Your instructions:
Reproduce, unchanged, the stretch of lines in the items below from the line containing "Нашли дешевле?" through the line containing "ОПЛАТА И ДОСТАВКА".

Input material:
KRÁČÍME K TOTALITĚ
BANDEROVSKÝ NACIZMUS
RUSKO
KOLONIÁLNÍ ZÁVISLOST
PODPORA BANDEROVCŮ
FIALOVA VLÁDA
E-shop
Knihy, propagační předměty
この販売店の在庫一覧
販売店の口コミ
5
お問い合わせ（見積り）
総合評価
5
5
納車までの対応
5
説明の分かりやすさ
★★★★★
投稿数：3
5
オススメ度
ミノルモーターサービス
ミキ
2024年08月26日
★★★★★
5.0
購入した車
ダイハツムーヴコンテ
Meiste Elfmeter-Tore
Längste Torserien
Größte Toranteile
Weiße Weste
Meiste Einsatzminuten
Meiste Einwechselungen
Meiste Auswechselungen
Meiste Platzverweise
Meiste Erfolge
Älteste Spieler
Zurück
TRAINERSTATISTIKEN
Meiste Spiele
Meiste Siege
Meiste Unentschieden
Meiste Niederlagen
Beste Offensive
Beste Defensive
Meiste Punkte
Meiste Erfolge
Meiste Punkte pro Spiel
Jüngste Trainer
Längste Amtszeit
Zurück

--

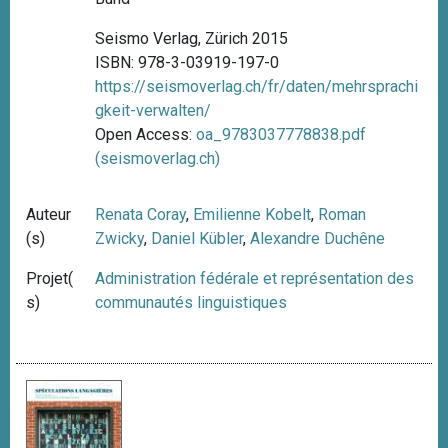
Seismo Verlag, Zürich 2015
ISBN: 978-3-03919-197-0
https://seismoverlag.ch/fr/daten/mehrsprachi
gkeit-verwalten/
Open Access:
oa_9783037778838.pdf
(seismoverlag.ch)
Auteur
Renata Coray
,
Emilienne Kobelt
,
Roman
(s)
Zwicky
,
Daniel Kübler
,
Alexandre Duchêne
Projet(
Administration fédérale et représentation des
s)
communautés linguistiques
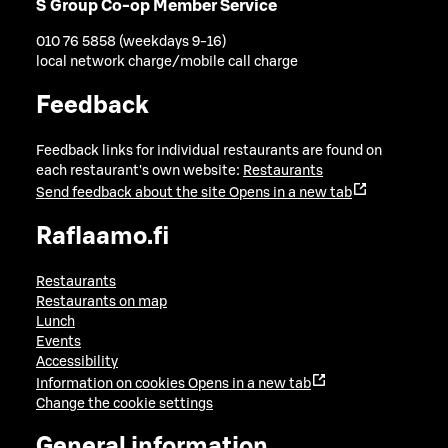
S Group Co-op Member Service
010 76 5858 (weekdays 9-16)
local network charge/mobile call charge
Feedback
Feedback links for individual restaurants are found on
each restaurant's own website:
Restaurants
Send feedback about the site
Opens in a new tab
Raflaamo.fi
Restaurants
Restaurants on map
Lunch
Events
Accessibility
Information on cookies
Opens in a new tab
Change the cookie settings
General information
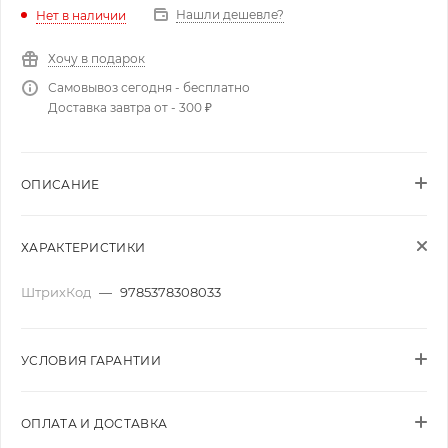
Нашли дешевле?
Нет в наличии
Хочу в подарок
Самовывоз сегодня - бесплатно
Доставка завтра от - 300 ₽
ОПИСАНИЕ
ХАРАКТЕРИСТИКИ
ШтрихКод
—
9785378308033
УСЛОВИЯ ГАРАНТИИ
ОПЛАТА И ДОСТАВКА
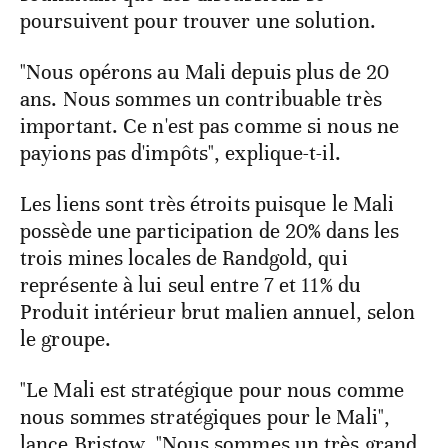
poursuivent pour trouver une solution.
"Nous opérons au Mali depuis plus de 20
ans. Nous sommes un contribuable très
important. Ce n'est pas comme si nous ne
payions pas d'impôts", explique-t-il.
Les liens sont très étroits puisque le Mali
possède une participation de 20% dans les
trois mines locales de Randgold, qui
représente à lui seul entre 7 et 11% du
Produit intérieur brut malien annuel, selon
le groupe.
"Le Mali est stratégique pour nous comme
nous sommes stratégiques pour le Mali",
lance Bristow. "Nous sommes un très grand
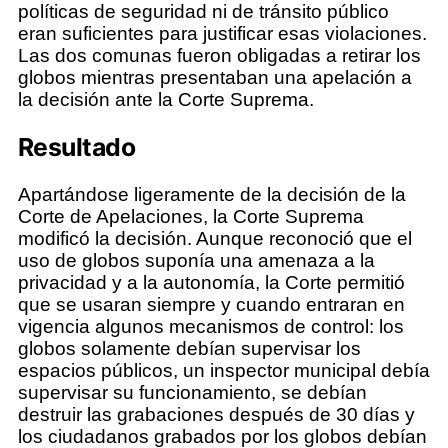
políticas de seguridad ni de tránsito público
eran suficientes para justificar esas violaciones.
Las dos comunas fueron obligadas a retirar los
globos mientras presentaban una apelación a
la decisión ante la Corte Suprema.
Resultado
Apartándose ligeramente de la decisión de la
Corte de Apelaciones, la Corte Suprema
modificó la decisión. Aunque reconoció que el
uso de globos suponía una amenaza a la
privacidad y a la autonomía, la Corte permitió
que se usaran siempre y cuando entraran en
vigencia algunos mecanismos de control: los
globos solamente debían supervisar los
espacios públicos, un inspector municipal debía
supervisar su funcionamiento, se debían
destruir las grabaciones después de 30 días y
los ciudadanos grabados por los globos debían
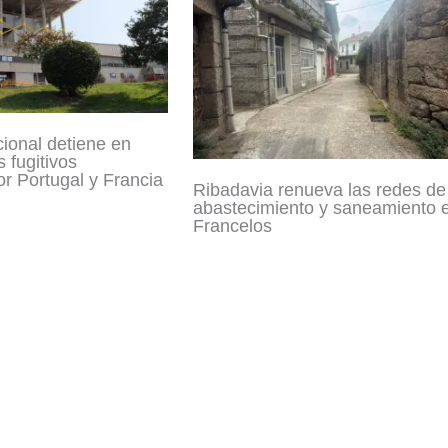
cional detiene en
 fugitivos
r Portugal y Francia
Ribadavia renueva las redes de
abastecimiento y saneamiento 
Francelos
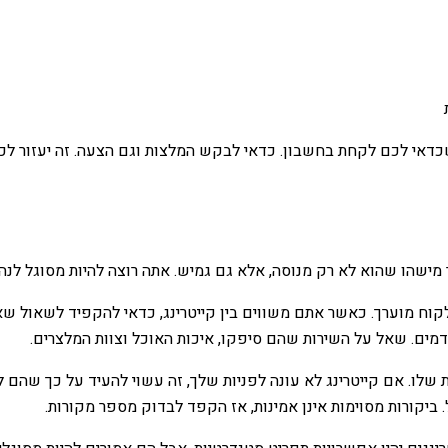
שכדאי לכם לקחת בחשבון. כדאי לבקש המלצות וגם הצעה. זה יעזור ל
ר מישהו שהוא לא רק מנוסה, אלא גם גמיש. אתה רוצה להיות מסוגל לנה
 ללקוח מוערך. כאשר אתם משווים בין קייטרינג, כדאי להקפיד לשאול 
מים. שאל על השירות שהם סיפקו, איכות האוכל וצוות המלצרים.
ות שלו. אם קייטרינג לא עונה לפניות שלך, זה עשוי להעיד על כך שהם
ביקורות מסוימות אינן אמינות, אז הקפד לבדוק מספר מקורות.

Exercise output:
Нашли дешевле?
Нет в наличии
Хочу в подарок
Самовывоз сегодня - бесплатно
Доставка завтра от - 300 ₽
ОПИСАНИЕ
ХАРАКТЕРИСТИКИ
ШтрихКод
—
9785378308033
УСЛОВИЯ ГАРАНТИИ
ОПЛАТА И ДОСТАВКА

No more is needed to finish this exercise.